J Bostock comments on Can models gradient hack SFT elicitation?

J Bostock 12 Mar 2026 18:36 UTC
2 points
0
Offhand, that makes it sound like gradient hacking during SGD training might be quite hard, since you can’t affect the evidence that you will be shown — though that intuition is some way from being a mathematical proof.
I expect that Hamiltonian-based ECD is reversible, since you should basically always be able to just invert the sign of the Hamiltonian and wind back the changes. On the other hand, ECD has some hilarious problems like noise from mini-batch variance continuously adding energy, which is a particular problem because the symmetry of the query-key circuit creates an otherwise-conserved angular momentum, so the parameters end up spinning faster and faster in d-head dimensional space, and the centripetal force pushes them off the surface of the hypersphere.

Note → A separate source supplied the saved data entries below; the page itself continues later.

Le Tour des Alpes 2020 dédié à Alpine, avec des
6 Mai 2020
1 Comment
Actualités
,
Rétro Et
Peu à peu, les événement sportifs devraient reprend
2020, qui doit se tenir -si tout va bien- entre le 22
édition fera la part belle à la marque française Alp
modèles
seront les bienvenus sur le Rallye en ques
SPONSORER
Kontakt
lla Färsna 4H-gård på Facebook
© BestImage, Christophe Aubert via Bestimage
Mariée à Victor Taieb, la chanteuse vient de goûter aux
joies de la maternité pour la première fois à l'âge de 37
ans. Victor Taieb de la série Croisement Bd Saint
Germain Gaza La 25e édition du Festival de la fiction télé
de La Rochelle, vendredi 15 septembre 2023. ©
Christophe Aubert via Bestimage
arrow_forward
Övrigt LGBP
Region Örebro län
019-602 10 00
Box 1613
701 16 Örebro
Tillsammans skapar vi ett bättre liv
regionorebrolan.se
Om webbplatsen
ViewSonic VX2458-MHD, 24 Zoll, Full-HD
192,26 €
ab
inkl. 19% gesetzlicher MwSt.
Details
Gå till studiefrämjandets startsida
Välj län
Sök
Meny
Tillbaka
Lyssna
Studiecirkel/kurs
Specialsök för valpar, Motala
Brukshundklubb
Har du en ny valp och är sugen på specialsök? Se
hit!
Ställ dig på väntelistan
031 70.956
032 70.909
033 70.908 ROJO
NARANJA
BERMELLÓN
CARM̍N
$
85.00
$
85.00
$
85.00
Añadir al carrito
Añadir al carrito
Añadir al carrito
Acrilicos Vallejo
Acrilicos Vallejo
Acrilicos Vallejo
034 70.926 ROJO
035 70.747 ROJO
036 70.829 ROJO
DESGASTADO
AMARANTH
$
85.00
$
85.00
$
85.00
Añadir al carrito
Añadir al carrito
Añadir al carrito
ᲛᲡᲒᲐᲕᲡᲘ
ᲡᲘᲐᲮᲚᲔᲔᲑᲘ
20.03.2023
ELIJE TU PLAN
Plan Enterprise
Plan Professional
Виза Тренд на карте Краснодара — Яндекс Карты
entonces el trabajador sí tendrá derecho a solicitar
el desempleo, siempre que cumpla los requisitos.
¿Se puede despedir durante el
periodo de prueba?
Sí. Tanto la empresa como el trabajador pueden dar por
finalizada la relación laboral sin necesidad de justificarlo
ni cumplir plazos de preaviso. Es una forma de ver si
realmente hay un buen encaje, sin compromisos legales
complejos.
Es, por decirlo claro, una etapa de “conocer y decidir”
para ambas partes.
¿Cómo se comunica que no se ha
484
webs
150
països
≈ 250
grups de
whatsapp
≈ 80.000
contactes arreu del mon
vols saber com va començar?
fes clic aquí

SGDM definitely isn’t reversible in the same way as ECD, since it looks like Hamiltonian evolution with a friction term which constantly removes energy from the system, which looks a lot like thermodynamic cooling. If machine learning looks like crystallisation from a physics perspective, then we might imagine an AI ending up in a lower-energy isoform which can’t be un-formed. For example, how do you un-grok modular addition using a loss function?
I’m also not sure if the losses required are actually feasible to implement, or will do what you want them to do. Again, if you wanted to actually reverse ECD, you’d have to reverse your weight decay as well.
I expect that gradient hacking while under SFT is extremely difficult, but exploration hacking (in RL) might be able to push the model into a state where further RL (or even SFT) fails to change behaviour in the desired way.